Şimdi geçmişimi nedametle, pişmanlıkla anıyorum. Allah'ın huzurundan kovulduğum o yıllar için yanıyorum. Şeytan'a uşaklık ettiğim ömrüme hayıflanıyorum. Bir rüyadan uyanmış gibiyim. İçenlerin, sürünenlerin, vurulanların, dolandırılanların, soyulanların içinden geliyorum.
Ve benim eski heveslerimi taşıyan gençlere de şöyle seslenmek istiyorum:
“Gençler, dikkat edin! Artistlik sevdasıyla bataklara düşmeyin. Düşerseniz, korkulu bir rüya görecek ve dertlerden dert, felâketlerden felâket beğenmiş olacaksınız."

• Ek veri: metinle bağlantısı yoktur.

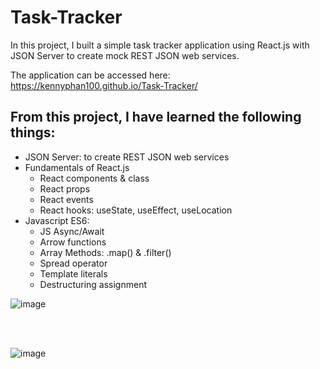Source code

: # Task-Tracker

In this project, I built a simple task tracker application using React.js with JSON Server to create mock REST JSON web services.

The application can be accessed here: https://kennyphan100.github.io/Task-Tracker/

## From this project, I have learned the following things:
* JSON Server: to create REST JSON web services
* Fundamentals of React.js
  * React components & class
  * React props
  * React events
  * React hooks: useState, useEffect, useLocation
* Javascript ES6:
	* JS Async/Await
	* Arrow functions
	* Array Methods: .map() & .filter()
	* Spread operator
	* Template literals
	* Destructuring assignment

![image](https://user-images.githubusercontent.com/66841718/147883071-fa446ef8-1886-421f-ad0e-601fd5ca6dc4.png)

<br/>
<br/>

![image](https://user-images.githubusercontent.com/66841718/147883090-78f0b183-1bcf-4725-81f9-8cb49f79fc26.png)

Benim hayatıma milyonlarca kimse imrenmiştir. Ama ben o hayattan kurtulduğuma çok seviniyor ve o hayatı ateş olarak görüyorum! Başkalarının gülistan olarak gördüğü hayat, benim için yangın yeridir. İslâmî yaşamda huzur buldum. Sabah, öğle, akşam... Günün her saatinde ne yapacağım, nasıl yaşayacağım, kimlerle görüşeceğim belli. Kavgasız, gürültüsüz, ihtirassız bir hayat.